8 clever cleaning hacks that are zero waste and toxin-free | The Optimist Daily
Today’s Solutions: July 13, 2024

When the average person reaches for their cleaning supplies, they are likely opening a cabinet full of plastic spray bottles, solutions, and solvents that employ harsh chemicals to make everything sparkle and shine. However, there are many alternative ways to clean the house without chemicals and extra waste.

Try your hand at DIY cleaners

Common household cleaners often contain chemicals that are harmful to humans, pets, and the environment. Once these dangerous chemicals are used to clean the home, they also get into waterways which upsets the balance of our ecosystems. 

Instead, you can avoid these chemicals and the plastic bottles they come in by making your own surface cleaner with vinegar and lemons. The acid in this combo will easily tackle most greasy countertops and disinfect kitchen and bathroom surfaces. without the toxic residue.

However, vinegar and lemon shouldn’t be used on grout as they can degrade them over time, nor should they be used on natural stone like marble. 

To make the vinegar and lemon cleaner, fill a large glass jar with white vinegar and store it in the fridge. Throw in leftover lemon rinds (or full lemons if you have extra ones on hand) and wait a couple of weeks. Then you can remove the lemon pieces and strain the liquid through a cheesecloth. Mix equal parts water with the lemon-vinegar solution in a spray bottle and voila! It’s ready for use.

Try baking soda

Baking soda is another common household ingredient that can be used for non-toxic cleaning. It’s wonderful to deodorize and dissolve organic compounds and is perfect for stainless steel surfaces like the kitchen sink. 

All you have to do is sprinkle a bit of baking soda on a damp sponge and use that sponge to wipe the tub, toilet, fridge, or even painted walls. 

Baking soda can also be boiled in water (one tablespoon per liter of water) to clean tarnished silverware. Once the solution is boiling, add the utensils and a sheet of tinfoil. The tinfoil helps facilitate a chemical reaction that cleans your forks and spoons. Remove the pot from heat and let it rest until the silverware is restored.

Combining baking soda and white vinegar is a powerful combo great for tackling greasy pans. Boil a cup of water and a cup of white vinegar in a pan, remove from heat and then add a tablespoon or two of baking soda. The mixture should sit until cool enough to handle, then can be used to scrub the pan with a bristle, sponge, or steel wool. (Just remember that non-stick pans shouldn’t be cleaned with heavy-duty tools).

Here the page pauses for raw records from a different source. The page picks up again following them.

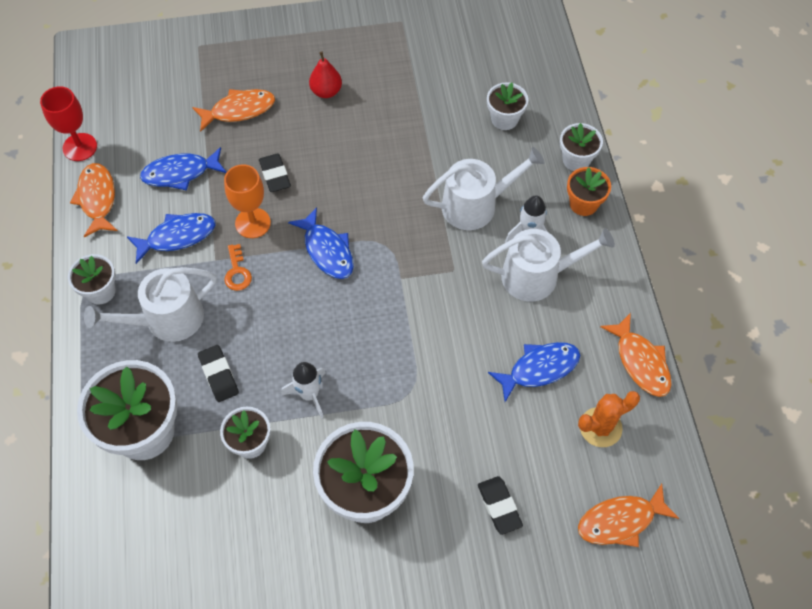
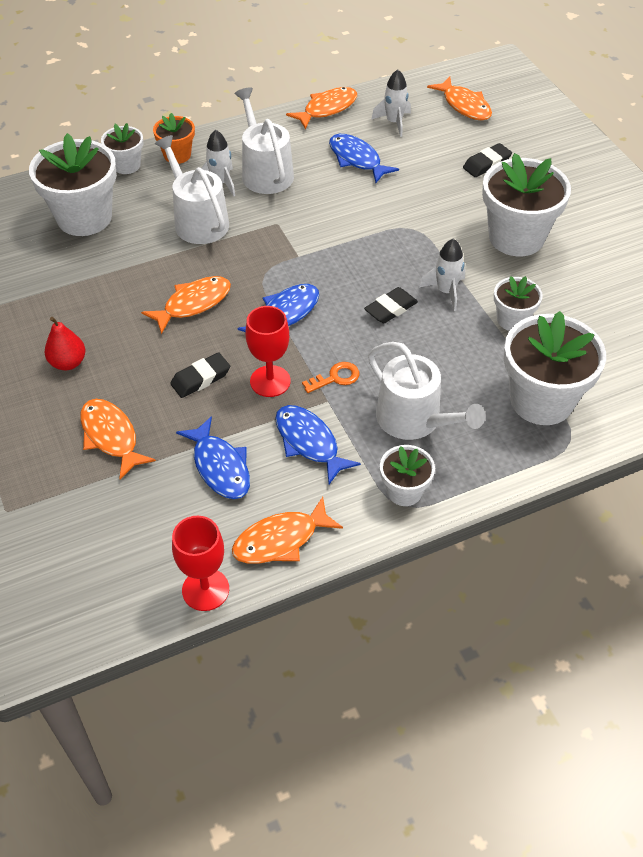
camera: 105 degrees left, 10 degrees down
(219, 375) = (457, 360): black eraser -> black eraser (390, 309)
(253, 223) = (270, 381): orange goblet -> red goblet
(364, 184) = (193, 304): none -> orange fish
(504, 119) = (84, 218): white flower pot -> white flower pot, size x1.90
(600, 427) = (394, 122): orange cactus -> white rocket

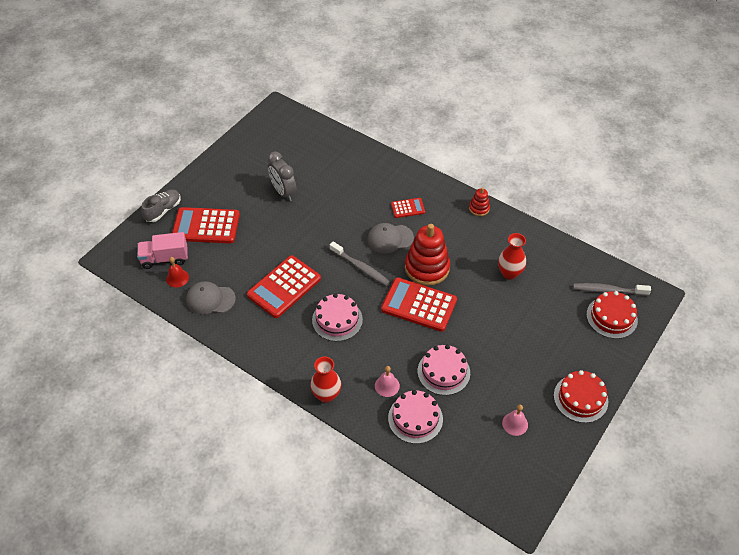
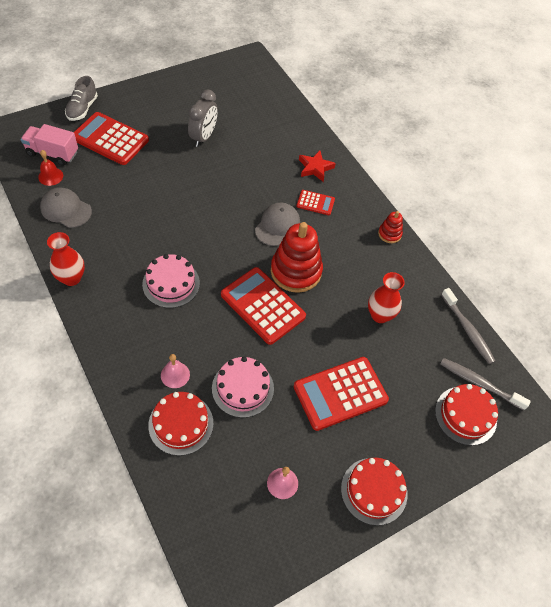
camera: 20 degrees right, 5 degrees up
(163, 210) = (82, 109): grey shoe -> grey shoe turned 135 degrees clockwise
(283, 192) = (203, 137): grey clock -> grey clock turned 150 degrees counterclockwise
(284, 287) = (142, 228): red calculator -> red calculator (340, 393)
(326, 395) = (109, 355): red vase -> red vase (71, 278)
(360, 267) = (229, 241): grey toothbrush -> grey toothbrush (467, 330)
(389, 180) = (315, 168): none -> red star
(390, 239) = (277, 225): grey cap -> grey cap turned 105 degrees clockwise
(415, 418) = (181, 424): pink cake -> red cake

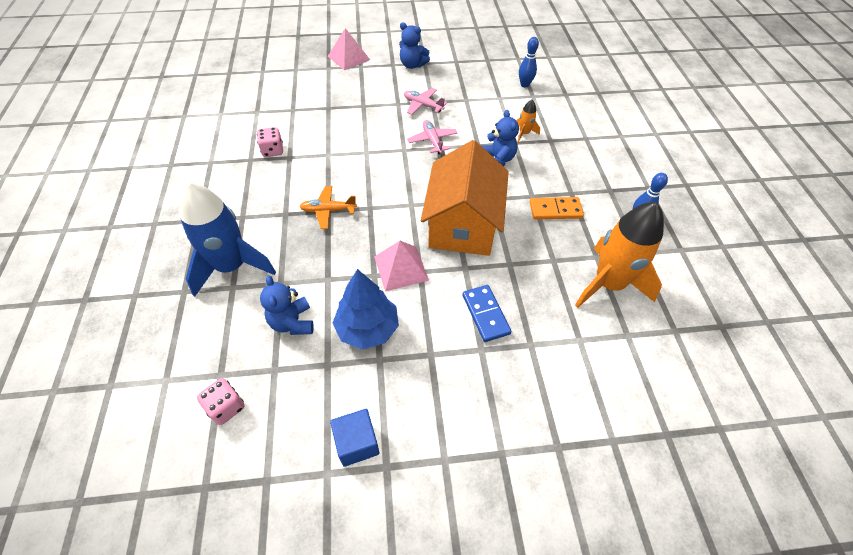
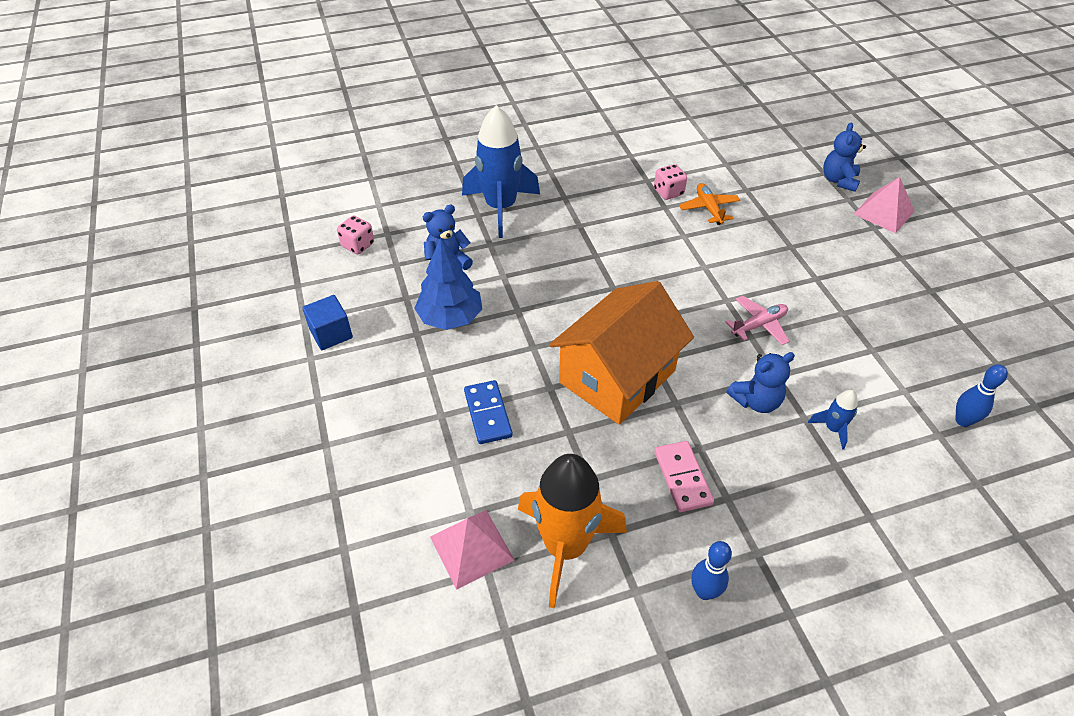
camera: 80 degrees right, 5 degrees down
(328, 210) = (596, 255): orange plane -> orange plane (709, 208)
(401, 268) = (533, 330): pink pyramid -> pink pyramid (472, 548)
(412, 65) = (915, 278): blue teddy bear -> blue teddy bear (839, 180)
(423, 105) = (828, 304): pink plane -> none
(462, 225) = (617, 376): orange house -> orange house turned 45 degrees counterclockwise
(485, 314) = (487, 414): blue domino -> blue domino turned 75 degrees counterclockwise
(524, 134) = (832, 429): orange rocket -> blue rocket
(555, 210) = (682, 478): orange domino -> pink domino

Baking soda can also be used to de-clog a drain, which you can read about here.

Ditch the paper towels

Paper towels, though convenient, rack up a very high environmental cost. Manufacturing just one ton of paper towels requires a whopping 20,000 gallons of water and 17 trees. At the end of their lifecycle, paper towels end up in landfills each year. Instead of purchasing disposable paper towels, look into reusable options like microfiber cleaning cloths.

Bring back the broom

Instead of plugging in the vacuum, use brooms to sweep away the debris on hard surfaces when you can.  In addition to saving electricity, you get an excellent core workout!

Try Castile soap

Many conventional soaps on the market are animal-derived, but Castile soap is a vegetable-derived soap that is non-toxic and biodegradable.

The popular Castile soap brand Dr. Bronner’s touts Castile soap’s many uses on its packaging. It can be used as dish soap, body wash, laundry detergent, floor cleaner, and so much more.

Reusable Swifter pads

In the same vein as the paper towels, instead of purchasing wasteful containers of disposable Swifter wipes, look for reusable pads that fit your mop at your local hardware or home goods store.

If you’re feeling crafty, you can make your own low-cost pad by securing a rag to the mop with rubber bands. Use your reusable mop pads with the all-purpose lemon and vinegar cleaning solution, or a Castile soap mixture.

Let the microwave clean itself

Microwaves are prone to food splatters. Luckily, there’s no need to spend time scrubbing these food stains off. Simply fill a bowl with water, the juice of a couple of lemons along with the lemon halves, and microwave for three minutes. Once they’ve been heated up, let the mixture sit for five more minutes so that steam fills the machine. Then all that’s left to do is wipe the walls clean with a cloth, no scrubbing or chemicals necessary.

Crack a window

If you’re looking to refresh a stuffy, musty room, don’t reach for a canned air freshener. These air fresheners typically contain harmful chemicals which are linked to all kinds of problems like migraines, breathing difficulties, and asthma. Instead, rely on some good old-fashioned fresh air by opening a window to air out the room.

In a windowless room, you can use a homemade spray made up of one part water, two parts rubbing alcohol, and a few drops of your favorite essential oils for added fragrance.